Interrogé sur le respect des mesures préventives par les entreprises, la même source nous confie, « nous veillons à l’application des mesures sanitaires et de distanciation sociale de façon stricte, d’ailleurs, je crois que c’était nécessaire de prendre de telles mesures pour limiter la propagation du virus ». Et d’ajouter : « En tout cas, c’est de l’intérêt de tout le monde que ces mesures soient appliquées à la lettre ».

Toutefois, ces mesures ne sont pas sans conséquence sur les entreprises, notamment, les PME. Ces mesures alourdissent les charges de l’entreprise de 5%, c’est ce qui ressort d’un sondage effectué au niveau du tissu industriel de Tanger. «Distancier veut dire، entre autres، réduire le personnel présent. Cela pose problème davantage pour les PME, parce que les grandes entreprises sont plus organisées et ont plus d’espace. Mais, on ne peut faire les choses autrement », commente notre source, appelant à renforcer les aides en faveur des PME.

Dans le même registre, l’annonce du durcissement des restrictions sanitaires à Tanger aurait impacté l’image de la ville. Selon Rais, « c’est clair que ce n’est pas bon pour l’image de la ville. Mais, cela se passe dans plusieurs villes aussi à travers le monde, notamment, à Barcelone. On peut aussi voir les choses d’une autre perspective, cela montre aussi qu’on est capables de prendre des mesures drastiques quand le risque de la propagation de la pandémie augmente ».
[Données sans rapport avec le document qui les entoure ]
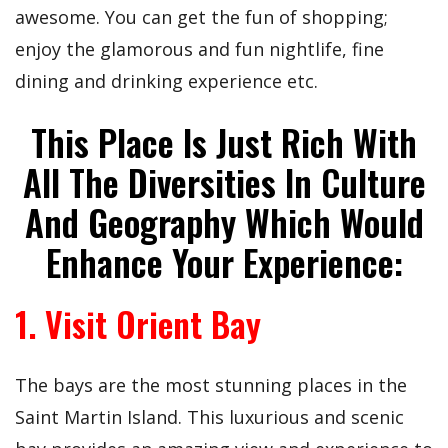
awesome. You can get the fun of shopping;
enjoy the glamorous and fun nightlife, fine
dining and drinking experience etc.
This Place Is Just Rich With
All The Diversities In Culture
And Geography Which Would
Enhance Your Experience:
1. Visit Orient Bay
The bays are the most stunning places in the
Saint Martin Island. This luxurious and scenic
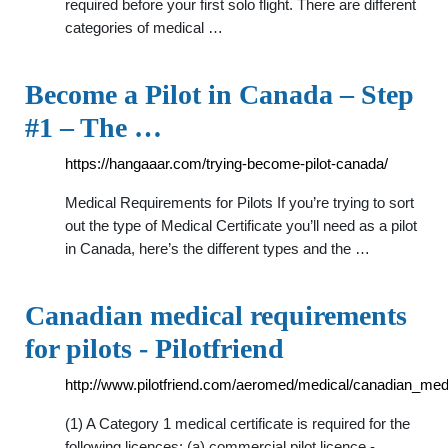
required before your first solo flight. There are different
categories of medical …
Become a Pilot in Canada – Step
#1 – The …
https://hangaaar.com/trying-become-pilot-canada/
Medical Requirements for Pilots If you’re trying to sort
out the type of Medical Certificate you’ll need as a pilot
in Canada, here’s the different types and the …
Canadian medical requirements
for pilots - Pilotfriend
http://www.pilotfriend.com/aeromed/medical/canadian_med
(1) A Category 1 medical certificate is required for the
following licences: (a) commercial pilot licence -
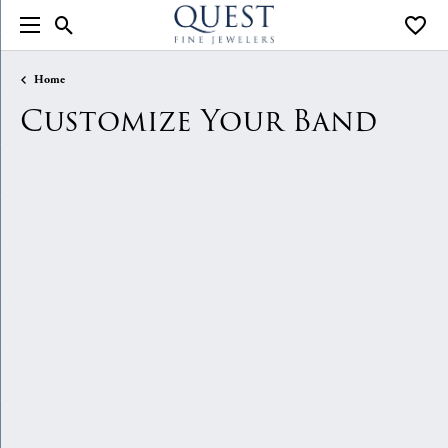
Toggle Search Menu
Toggle
Home
Customize Your Band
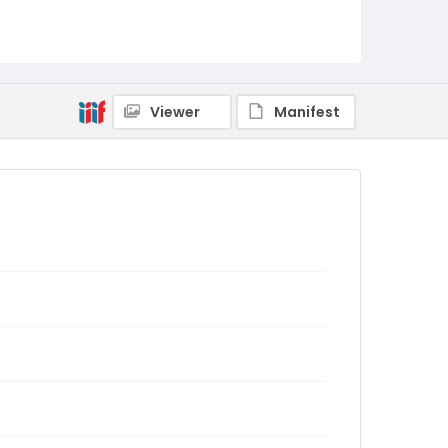
Viewer
Manifest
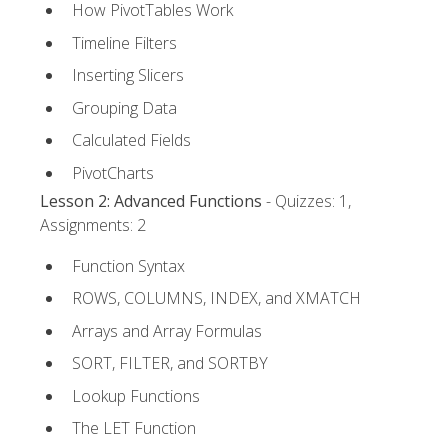
How PivotTables Work
Timeline Filters
Inserting Slicers
Grouping Data
Calculated Fields
PivotCharts
Lesson 2: Advanced Functions
- Quizzes: 1,
Assignments: 2
Function Syntax
ROWS, COLUMNS, INDEX, and XMATCH
Arrays and Array Formulas
SORT, FILTER, and SORTBY
Lookup Functions
The LET Function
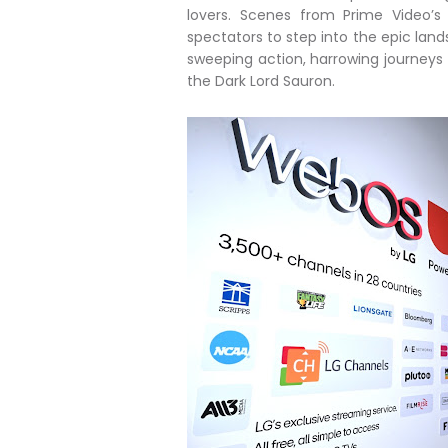
lovers. Scenes from Prime Video’s 
spectators to step into the epic lands
sweeping action, harrowing journeys a
the Dark Lord Sauron.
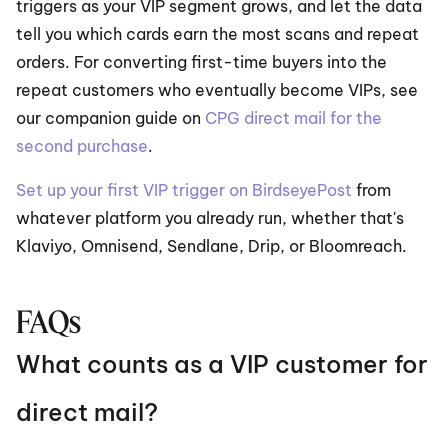
triggers as your VIP segment grows, and let the data 
tell you which cards earn the most scans and repeat 
orders. For converting first-time buyers into the 
repeat customers who eventually become VIPs, see 
our companion guide on 
CPG direct mail for the 
second purchase
.
Set up your first VIP trigger on BirdseyePost
 from 
whatever platform you already run, whether that's 
Klaviyo, Omnisend, Sendlane, Drip, or Bloomreach.
FAQs
What counts as a VIP customer for 
direct mail?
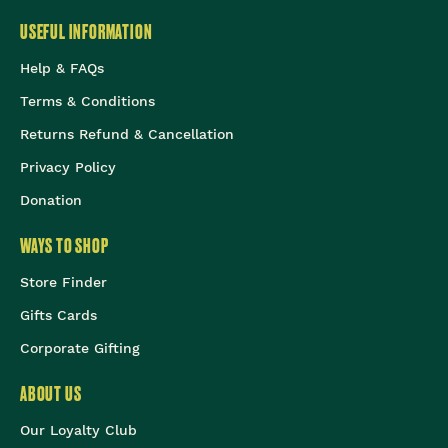
USEFUL INFORMATION
Help & FAQs
Terms & Conditions
Returns Refund & Cancellation
Privacy Policy
Donation
WAYS TO SHOP
Store Finder
Gifts Cards
Corporate Gifting
ABOUT US
Our Loyalty Club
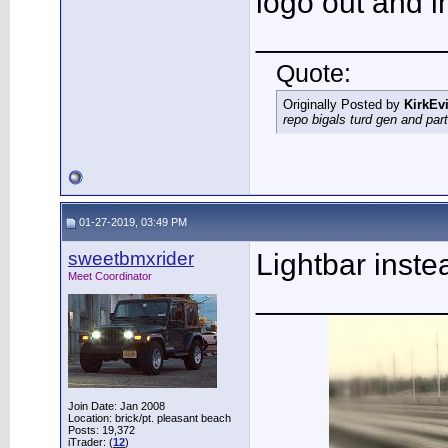
logo out and in
___________
Quote:
Originally Posted by
KirkEvi
repo bigals turd gen and part
01-27-2019, 03:49 PM
sweetbmxrider
Lightbar inste
Meet Coordinator
___________
Join Date: Jan 2008
Location: brick/pt. pleasant beach
Posts: 19,372
iTrader: (
12
)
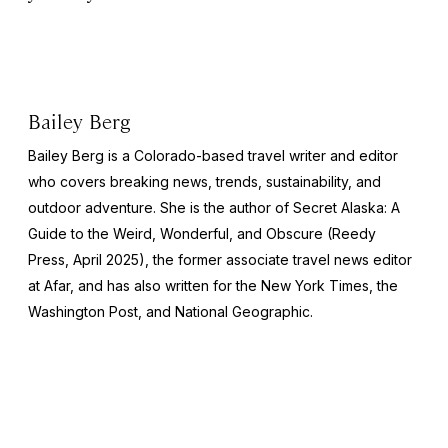
Bailey Berg
Bailey Berg is a Colorado-based travel writer and editor
who covers breaking news, trends, sustainability, and
outdoor adventure. She is the author of
Secret Alaska: A
Guide to the Weird, Wonderful, and Obscure
(Reedy
Press, April 2025), the former associate travel news editor
at Afar, and has also written for the
New York Times
, the
Washington Post
, and
National Geographic.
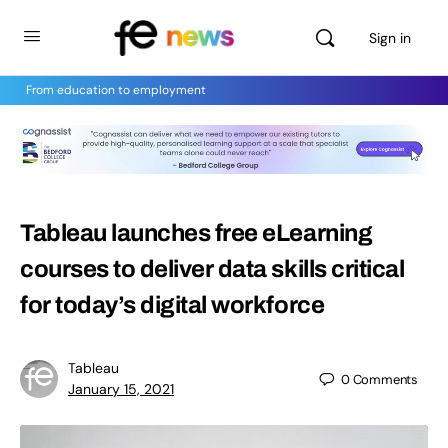
Sign in
From education to employment
Tableau launches free eLearning
courses to deliver data skills critical
for today’s digital workforce
Tableau
0
Comments
January 15, 2021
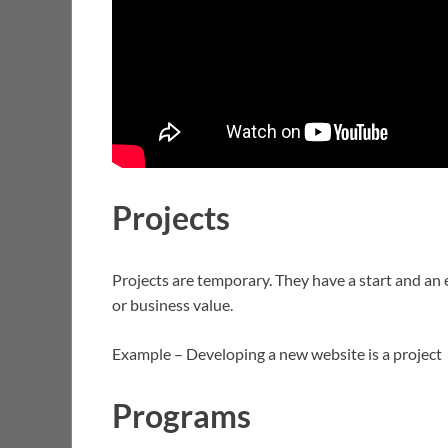
Projects
Projects are temporary. They have a start and an e
or business value.
Example – Developing a new website is a project
Programs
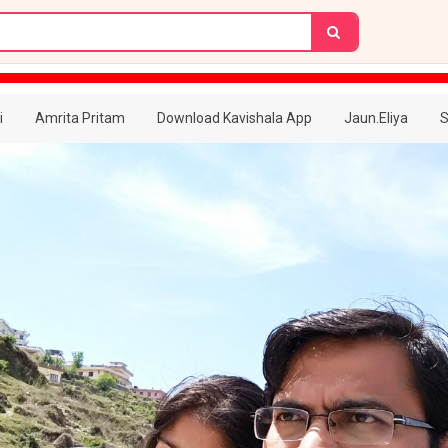
i
Amrita Pritam
Download Kavishala App
Jaun.Eliya
S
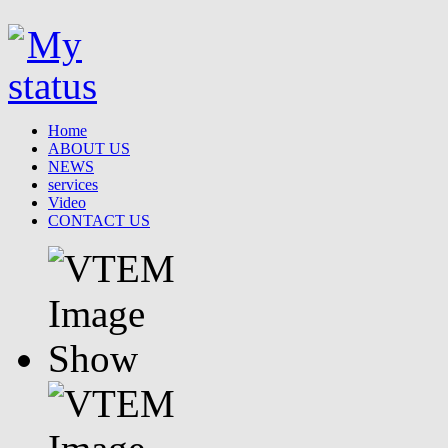
Home
ABOUT US
NEWS
services
Video
CONTACT US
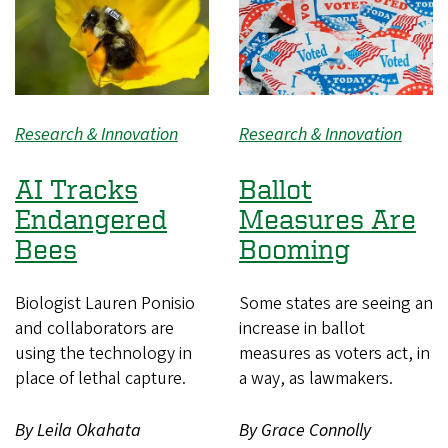
Research & Innovation
Research & Innovation
AI Tracks
Ballot
Endangered
Measures Are
Bees
Booming
Biologist Lauren Ponisio
Some states are seeing an
and collaborators are
increase in ballot
using the technology in
measures as voters act, in
place of lethal capture.
a way, as lawmakers.
By Leila Okahata
By Grace Connolly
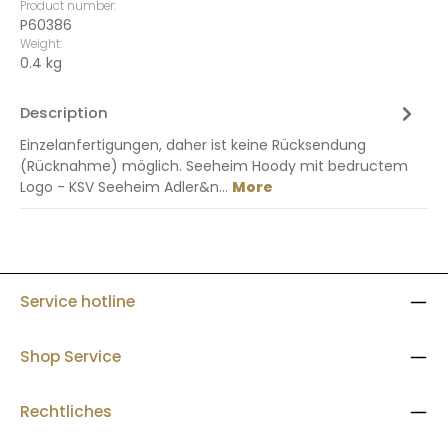
Product number:
P60386
Weight:
0.4 kg
Description
Einzelanfertigungen, daher ist keine Rücksendung
(Rücknahme) möglich. Seeheim Hoody mit bedructem
Logo - KSV Seeheim Adler&n…
More
Service hotline
Shop Service
Rechtliches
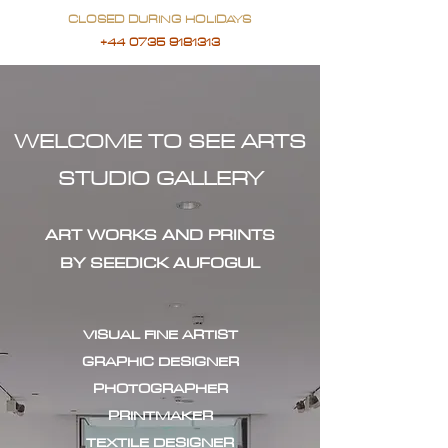
CLOSED DURING HOLIDAYS
+44 0735 9181313
WELCOME TO SEE ARTS
STUDIO GALLERY
ART WORKS AND PRINTS
BY SEEDICK AUFOGUL
VISUAL FINE ARTIST
GRAPHIC DESIGNER
PHOTOGRAPHER
PRINTMAKER
TEXTILE DESIGNER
Cependant, les habitants de Tanger restent perplexes et sans visibilité sur ce qui se passe dans leur ville. De quoi pousser le maire de la ville, Mohamed Bachir Abdellaoui à pointer, dans une lettre adressée au ministre de la Santé, la responsabilité de son département dans cette « dégringolade » que connaît Tanger sur plusieurs niveaux. Il s’est aussi interrogé sur l’existence d’une stratégie du ministère pour contrer la propagation du virus dans la ville.

Plus récemment, lors de la session extraordinaire du conseil de la ville, le maire, dont les propos ont été relayés par Alyaoum24, a affirmé que « la ville traverse des moments difficiles, ce qui nécessite le renforcement du personnel soignant et la mise en place des équipements nécessaires pour pouvoir surmonter la ponte, sans pour autant enfermer les Tangérois chez eux ». Il a aussi appelé à laisser accès aux plages et à alléger les mesures de restrictions surtout avec l’arrivée de la fête de l’Aïd.

Apparemment, les vœux du maire ne seront pas exaucés. Tanger se transformera en prison à ciel ouvert pour ses habitants, du moins le temps que dureront les festivités de l’Aïd. L’interdiction formelle de se déplacer en dehors de la ville a ainsi été formulée à l’encontre des salariés tangérois et des consignes strictes ont été transmises aux entreprises afin de ne signer aucune autorisation de déplacement en faveur de leurs employés.

Une mesure drastique qui a été prise par la Wilaya suite à une réunion tenue ce 22 juillet entre les autorités locales et les opérateurs économiques de la région. À l’heure où nous mettons sous presse, une autre mesure conjointe des ministères de l’Intérieur et de la Santé a interdit l’entrée et la sortie de 8 villes marocaines y compris Tanger. Une décision qui est tombée comme un couperet et qui a fini de miner le moral des Tangérois en cette période de l’Aïd.